A new startup has created an artificial intelligence system capable of mimicking voices that are unprecedentedly close to the real thing.
In a video from Dessa, an AI company staffed by former employees of Google, IBM, and Microsoft, multiple audio clips demonstrate a machine-learning software that parrots the voice of popular podcaster, Joe Rogan to a degree that’s almost indiscernible from the real thing.
In the clips, the computer-generated Rogan muses on topics like chimpanzee’s who can play hockey; it pulls off some adept tongue-twisters; and it even pontificates theories about how we’re all living in a simulation, which as noted by The Verge, are some of Rogan’s favorite topics.
Joe Rogan is one of the most popular podcasters in the world, giving AI plenty of data to choose from when trying to mimic the host’s voice
In a response, even Rogan himself called the demonstration ‘terrifyingly accurate’ reports CNET.
What makes the demonstration more intriguing, or perhaps scary, according to Dessa is that software like the one demonstrated channeling Rogan could soon be commonplace.
‘Unlike The Singularity, which is this theoretical thing that could happen in 40, 100 years, speech synthesis is soon going to be a reality everywhere,’ said Principal Machine Learning Architect for Dessa, Alex Krizhevsky in a blog post.
Dessa’s software, called Real Talk, had a trove of data to train itself on. Rogan has almost 1,300 episodes of his show available online with each installment lasting about one to five hours.
And while current AI system’s like Dessa’s require what the company describes as a mixture of ‘expertise, ingenuity, computing power and data,’ rapid advancements in machine-learning and adjacent fields all but ensure voice-mimicking technology will soon be let out of the cage.
‘In the next few years (or even sooner), we’ll see the technology advance to the point where only a few seconds of audio are needed to create a life-like replica of anyone’s voice on the planet,’ reads the post.
Implications of AI-powered voice fabrication could be vast and run the gamut.
Though the tools would likely have positive implications like making voice assistants more realistic and improving accessibility through speech to text devices, it could also aid bad actors in impersonating victims of identity fraud or even be used to doctor voice tapes of politicians in an effort to sway elections, says Dessa.
Concerns over the use of AI voice-mimicry underlay those regarding a new phenomenon called ‘deepfakes.’

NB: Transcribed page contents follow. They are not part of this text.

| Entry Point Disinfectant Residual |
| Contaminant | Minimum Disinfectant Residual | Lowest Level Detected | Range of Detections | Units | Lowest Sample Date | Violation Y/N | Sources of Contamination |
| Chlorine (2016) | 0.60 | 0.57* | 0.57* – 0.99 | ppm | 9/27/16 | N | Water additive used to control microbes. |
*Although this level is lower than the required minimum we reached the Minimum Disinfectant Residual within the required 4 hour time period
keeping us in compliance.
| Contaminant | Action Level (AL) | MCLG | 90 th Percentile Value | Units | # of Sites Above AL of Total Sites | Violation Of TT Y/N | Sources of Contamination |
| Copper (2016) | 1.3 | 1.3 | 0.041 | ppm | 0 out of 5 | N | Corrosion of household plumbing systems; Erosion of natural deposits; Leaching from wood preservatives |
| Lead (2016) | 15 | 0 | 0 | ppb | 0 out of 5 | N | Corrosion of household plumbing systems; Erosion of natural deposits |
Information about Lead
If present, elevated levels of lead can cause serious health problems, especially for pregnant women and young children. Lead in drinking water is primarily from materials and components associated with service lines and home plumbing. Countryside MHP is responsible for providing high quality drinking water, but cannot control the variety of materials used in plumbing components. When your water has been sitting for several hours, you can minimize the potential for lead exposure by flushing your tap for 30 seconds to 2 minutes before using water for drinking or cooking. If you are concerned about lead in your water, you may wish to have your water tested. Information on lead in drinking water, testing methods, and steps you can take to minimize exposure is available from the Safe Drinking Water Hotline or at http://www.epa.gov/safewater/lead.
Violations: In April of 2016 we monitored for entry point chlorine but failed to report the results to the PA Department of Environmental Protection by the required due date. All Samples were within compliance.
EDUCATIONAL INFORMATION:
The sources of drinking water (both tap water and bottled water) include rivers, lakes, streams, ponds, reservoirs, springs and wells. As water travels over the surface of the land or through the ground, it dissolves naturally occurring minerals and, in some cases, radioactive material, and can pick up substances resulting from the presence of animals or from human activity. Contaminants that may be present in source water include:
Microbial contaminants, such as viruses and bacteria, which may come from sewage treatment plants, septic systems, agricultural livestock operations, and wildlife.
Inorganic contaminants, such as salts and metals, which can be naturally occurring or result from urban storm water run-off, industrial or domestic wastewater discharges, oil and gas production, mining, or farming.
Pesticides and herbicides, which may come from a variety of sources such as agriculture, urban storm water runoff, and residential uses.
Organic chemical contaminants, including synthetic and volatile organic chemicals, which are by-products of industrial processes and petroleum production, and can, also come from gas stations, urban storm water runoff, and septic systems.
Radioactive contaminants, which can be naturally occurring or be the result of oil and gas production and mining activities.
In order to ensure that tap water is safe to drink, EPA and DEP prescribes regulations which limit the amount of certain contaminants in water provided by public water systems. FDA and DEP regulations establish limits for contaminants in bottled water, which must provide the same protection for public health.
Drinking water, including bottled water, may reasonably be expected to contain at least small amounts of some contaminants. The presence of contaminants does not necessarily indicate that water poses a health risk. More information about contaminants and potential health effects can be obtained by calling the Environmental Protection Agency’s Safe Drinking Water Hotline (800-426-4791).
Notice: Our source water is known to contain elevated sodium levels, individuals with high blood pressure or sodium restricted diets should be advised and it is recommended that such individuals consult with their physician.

By using similar technology researchers have found ways of manipulating other mediums like pictures and video which many consider to be unalterable.
Deepfakes havea are also used in photos and video. Those applications could endanger political campaigns, say skeptics
One recent demonstration by a Japanese company, DataGrid, shows how their system is capable of generating entirely fake, and convincing, human models.

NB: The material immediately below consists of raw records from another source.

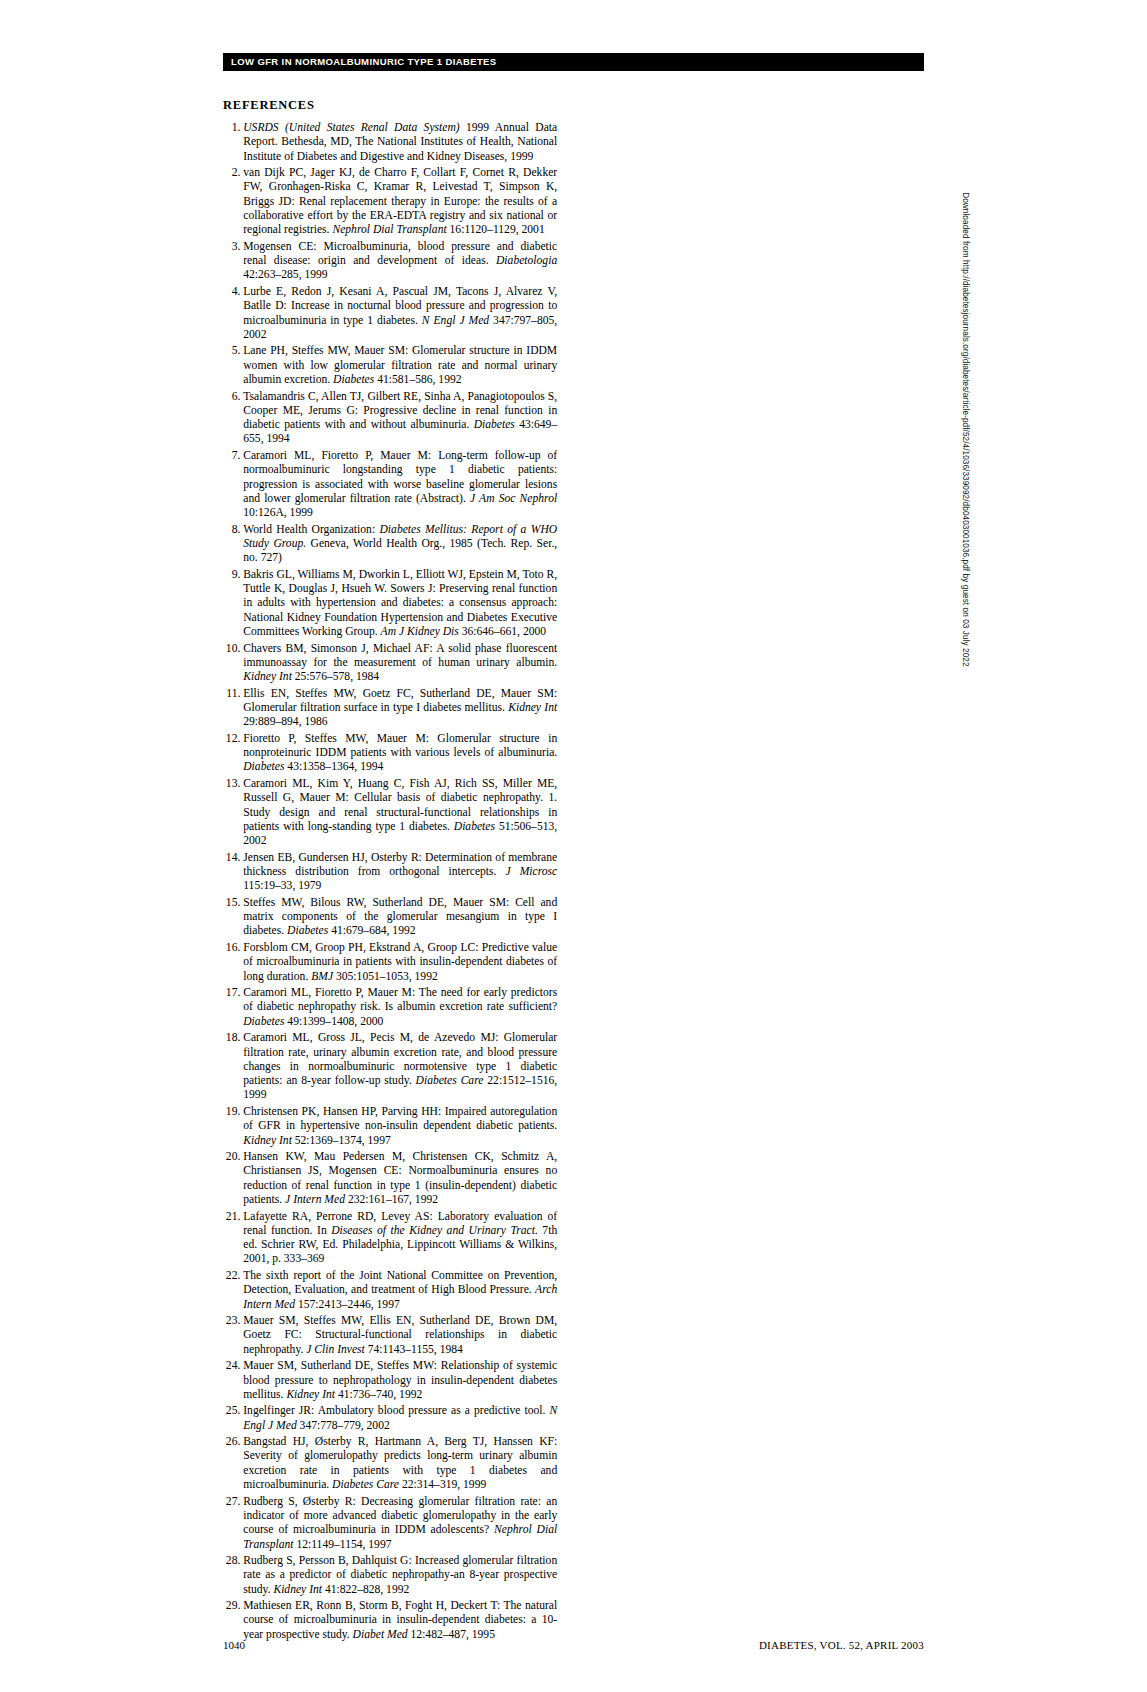Low GFR in Normoalbuminuric Type 1 Diabetes
References
USRDS (United States Renal Data System) 1999 Annual Data Report. Bethesda, MD, The National Institutes of Health, National Institute of Diabetes and Digestive and Kidney Diseases, 1999
van Dijk PC, Jager KJ, de Charro F, Collart F, Cornet R, Dekker FW, Gronhagen-Riska C, Kramar R, Leivestad T, Simpson K, Briggs JD: Renal replacement therapy in Europe: the results of a collaborative effort by the ERA-EDTA registry and six national or regional registries. Nephrol Dial Transplant 16:1120–1129, 2001
Mogensen CE: Microalbuminuria, blood pressure and diabetic renal disease: origin and development of ideas. Diabetologia 42:263–285, 1999
Lurbe E, Redon J, Kesani A, Pascual JM, Tacons J, Alvarez V, Batlle D: Increase in nocturnal blood pressure and progression to microalbuminuria in type 1 diabetes. N Engl J Med 347:797–805, 2002
Lane PH, Steffes MW, Mauer SM: Glomerular structure in IDDM women with low glomerular filtration rate and normal urinary albumin excretion. Diabetes 41:581–586, 1992
Tsalamandris C, Allen TJ, Gilbert RE, Sinha A, Panagiotopoulos S, Cooper ME, Jerums G: Progressive decline in renal function in diabetic patients with and without albuminuria. Diabetes 43:649–655, 1994
Caramori ML, Fioretto P, Mauer M: Long-term follow-up of normoalbuminuric longstanding type 1 diabetic patients: progression is associated with worse baseline glomerular lesions and lower glomerular filtration rate (Abstract). J Am Soc Nephrol 10:126A, 1999
World Health Organization: Diabetes Mellitus: Report of a WHO Study Group. Geneva, World Health Org., 1985 (Tech. Rep. Ser., no. 727)
Bakris GL, Williams M, Dworkin L, Elliott WJ, Epstein M, Toto R, Tuttle K, Douglas J, Hsueh W. Sowers J: Preserving renal function in adults with hypertension and diabetes: a consensus approach: National Kidney Foundation Hypertension and Diabetes Executive Committees Working Group. Am J Kidney Dis 36:646–661, 2000
Chavers BM, Simonson J, Michael AF: A solid phase fluorescent immunoassay for the measurement of human urinary albumin. Kidney Int 25:576–578, 1984
Ellis EN, Steffes MW, Goetz FC, Sutherland DE, Mauer SM: Glomerular filtration surface in type I diabetes mellitus. Kidney Int 29:889–894, 1986
Fioretto P, Steffes MW, Mauer M: Glomerular structure in nonproteinuric IDDM patients with various levels of albuminuria. Diabetes 43:1358–1364, 1994
Caramori ML, Kim Y, Huang C, Fish AJ, Rich SS, Miller ME, Russell G, Mauer M: Cellular basis of diabetic nephropathy. 1. Study design and renal structural-functional relationships in patients with long-standing type 1 diabetes. Diabetes 51:506–513, 2002
Jensen EB, Gundersen HJ, Osterby R: Determination of membrane thickness distribution from orthogonal intercepts. J Microsc 115:19–33, 1979
Steffes MW, Bilous RW, Sutherland DE, Mauer SM: Cell and matrix components of the glomerular mesangium in type I diabetes. Diabetes 41:679–684, 1992
Forsblom CM, Groop PH, Ekstrand A, Groop LC: Predictive value of microalbuminuria in patients with insulin-dependent diabetes of long duration. BMJ 305:1051–1053, 1992
Caramori ML, Fioretto P, Mauer M: The need for early predictors of diabetic nephropathy risk. Is albumin excretion rate sufficient? Diabetes 49:1399–1408, 2000
Caramori ML, Gross JL, Pecis M, de Azevedo MJ: Glomerular filtration rate, urinary albumin excretion rate, and blood pressure changes in normoalbuminuric normotensive type 1 diabetic patients: an 8-year follow-up study. Diabetes Care 22:1512–1516, 1999
Christensen PK, Hansen HP, Parving HH: Impaired autoregulation of GFR in hypertensive non-insulin dependent diabetic patients. Kidney Int 52:1369–1374, 1997
Hansen KW, Mau Pedersen M, Christensen CK, Schmitz A, Christiansen JS, Mogensen CE: Normoalbuminuria ensures no reduction of renal function in type 1 (insulin-dependent) diabetic patients. J Intern Med 232:161–167, 1992
Lafayette RA, Perrone RD, Levey AS: Laboratory evaluation of renal function. In Diseases of the Kidney and Urinary Tract. 7th ed. Schrier RW, Ed. Philadelphia, Lippincott Williams & Wilkins, 2001, p. 333–369
The sixth report of the Joint National Committee on Prevention, Detection, Evaluation, and treatment of High Blood Pressure. Arch Intern Med 157:2413–2446, 1997
Mauer SM, Steffes MW, Ellis EN, Sutherland DE, Brown DM, Goetz FC: Structural-functional relationships in diabetic nephropathy. J Clin Invest 74:1143–1155, 1984
Mauer SM, Sutherland DE, Steffes MW: Relationship of systemic blood pressure to nephropathology in insulin-dependent diabetes mellitus. Kidney Int 41:736–740, 1992
Ingelfinger JR: Ambulatory blood pressure as a predictive tool. N Engl J Med 347:778–779, 2002
Bangstad HJ, Østerby R, Hartmann A, Berg TJ, Hanssen KF: Severity of glomerulopathy predicts long-term urinary albumin excretion rate in patients with type 1 diabetes and microalbuminuria. Diabetes Care 22:314–319, 1999
Rudberg S, Østerby R: Decreasing glomerular filtration rate: an indicator of more advanced diabetic glomerulopathy in the early course of microalbuminuria in IDDM adolescents? Nephrol Dial Transplant 12:1149–1154, 1997
Rudberg S, Persson B, Dahlquist G: Increased glomerular filtration rate as a predictor of diabetic nephropathy-an 8-year prospective study. Kidney Int 41:822–828, 1992
Mathiesen ER, Ronn B, Storm B, Foght H, Deckert T: The natural course of microalbuminuria in insulin-dependent diabetes: a 10-year prospective study. Diabet Med 12:482–487, 1995
Downloaded from http://diabetesjournals.org/diabetes/article-pdf/52/4/1036/339092/db0403001036.pdf by guest on 03 July 2022
1040 DIABETES, VOL. 52, APRIL 2003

Like Dessa’s concerns with AI manipulated voices, skeptics say videos can be manipulated to spread misinformation to influence political campaigns.

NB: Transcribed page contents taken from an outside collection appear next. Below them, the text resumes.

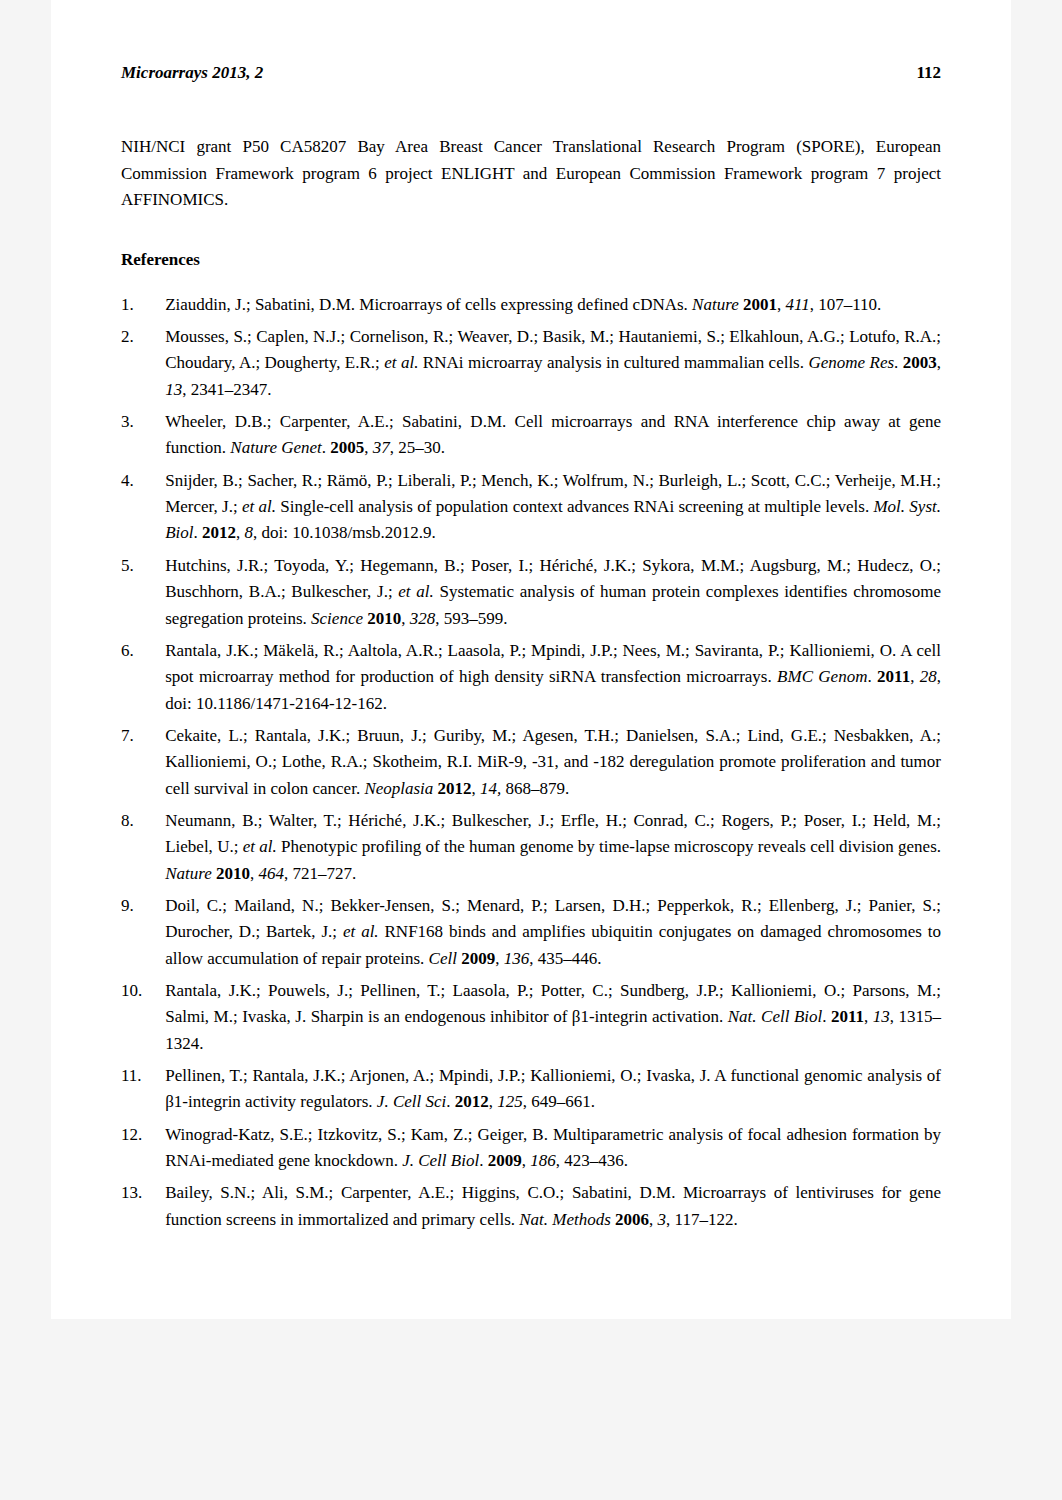Microarrays 2013, 2 112
NIH/NCI grant P50 CA58207 Bay Area Breast Cancer Translational Research Program (SPORE), European Commission Framework program 6 project ENLIGHT and European Commission Framework program 7 project AFFINOMICS.
References
1. Ziauddin, J.; Sabatini, D.M. Microarrays of cells expressing defined cDNAs. Nature 2001, 411, 107–110.
2. Mousses, S.; Caplen, N.J.; Cornelison, R.; Weaver, D.; Basik, M.; Hautaniemi, S.; Elkahloun, A.G.; Lotufo, R.A.; Choudary, A.; Dougherty, E.R.; et al. RNAi microarray analysis in cultured mammalian cells. Genome Res. 2003, 13, 2341–2347.
3. Wheeler, D.B.; Carpenter, A.E.; Sabatini, D.M. Cell microarrays and RNA interference chip away at gene function. Nature Genet. 2005, 37, 25–30.
4. Snijder, B.; Sacher, R.; Rämö, P.; Liberali, P.; Mench, K.; Wolfrum, N.; Burleigh, L.; Scott, C.C.; Verheije, M.H.; Mercer, J.; et al. Single-cell analysis of population context advances RNAi screening at multiple levels. Mol. Syst. Biol. 2012, 8, doi: 10.1038/msb.2012.9.
5. Hutchins, J.R.; Toyoda, Y.; Hegemann, B.; Poser, I.; Hériché, J.K.; Sykora, M.M.; Augsburg, M.; Hudecz, O.; Buschhorn, B.A.; Bulkescher, J.; et al. Systematic analysis of human protein complexes identifies chromosome segregation proteins. Science 2010, 328, 593–599.
6. Rantala, J.K.; Mäkelä, R.; Aaltola, A.R.; Laasola, P.; Mpindi, J.P.; Nees, M.; Saviranta, P.; Kallioniemi, O. A cell spot microarray method for production of high density siRNA transfection microarrays. BMC Genom. 2011, 28, doi: 10.1186/1471-2164-12-162.
7. Cekaite, L.; Rantala, J.K.; Bruun, J.; Guriby, M.; Agesen, T.H.; Danielsen, S.A.; Lind, G.E.; Nesbakken, A.; Kallioniemi, O.; Lothe, R.A.; Skotheim, R.I. MiR-9, -31, and -182 deregulation promote proliferation and tumor cell survival in colon cancer. Neoplasia 2012, 14, 868–879.
8. Neumann, B.; Walter, T.; Hériché, J.K.; Bulkescher, J.; Erfle, H.; Conrad, C.; Rogers, P.; Poser, I.; Held, M.; Liebel, U.; et al. Phenotypic profiling of the human genome by time-lapse microscopy reveals cell division genes. Nature 2010, 464, 721–727.
9. Doil, C.; Mailand, N.; Bekker-Jensen, S.; Menard, P.; Larsen, D.H.; Pepperkok, R.; Ellenberg, J.; Panier, S.; Durocher, D.; Bartek, J.; et al. RNF168 binds and amplifies ubiquitin conjugates on damaged chromosomes to allow accumulation of repair proteins. Cell 2009, 136, 435–446.
10. Rantala, J.K.; Pouwels, J.; Pellinen, T.; Laasola, P.; Potter, C.; Sundberg, J.P.; Kallioniemi, O.; Parsons, M.; Salmi, M.; Ivaska, J. Sharpin is an endogenous inhibitor of β1-integrin activation. Nat. Cell Biol. 2011, 13, 1315–1324.
11. Pellinen, T.; Rantala, J.K.; Arjonen, A.; Mpindi, J.P.; Kallioniemi, O.; Ivaska, J. A functional genomic analysis of β1-integrin activity regulators. J. Cell Sci. 2012, 125, 649–661.
12. Winograd-Katz, S.E.; Itzkovitz, S.; Kam, Z.; Geiger, B. Multiparametric analysis of focal adhesion formation by RNAi-mediated gene knockdown. J. Cell Biol. 2009, 186, 423–436.
13. Bailey, S.N.; Ali, S.M.; Carpenter, A.E.; Higgins, C.O.; Sabatini, D.M. Microarrays of lentiviruses for gene function screens in immortalized and primary cells. Nat. Methods 2006, 3, 117–122.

Because of those concerns, Dessa says it will not yet release its data sets, research, or models publicly — or at least not yet. Another future post about its program will give what the company calls a ‘technological overview.’
In the meantime, the company hopes to create a serious, productive, and most importantly, unaltered, dialogue.
‘Everyone should know what kinds of things are possible with the development of speech synthesis technologies,’ reads a blog post.
‘Public awareness and dialogue also pushes governments, policymakers and lawmakers to take action and develop countermeasures swiftly.’
WHAT IS DEEP LEARNING?
Deep learning is a form of machine learning concerned with algorithms which have a wide range of applications.
It is a field which was inspired by the human brain and focuses on building artificial neural networks.
It was formed originally based on brain simulations and to allow learning algorithms to become better and easier to use.
Processing vast amounts of complex data then becomes much easier and allows researchers to trust algorithms to draw accurate conclusions based on the parameters the researchers have set.
Task-specific algorithms which exist are better for specific tasks and goals but deep-learning allows for a wider scope of data collection.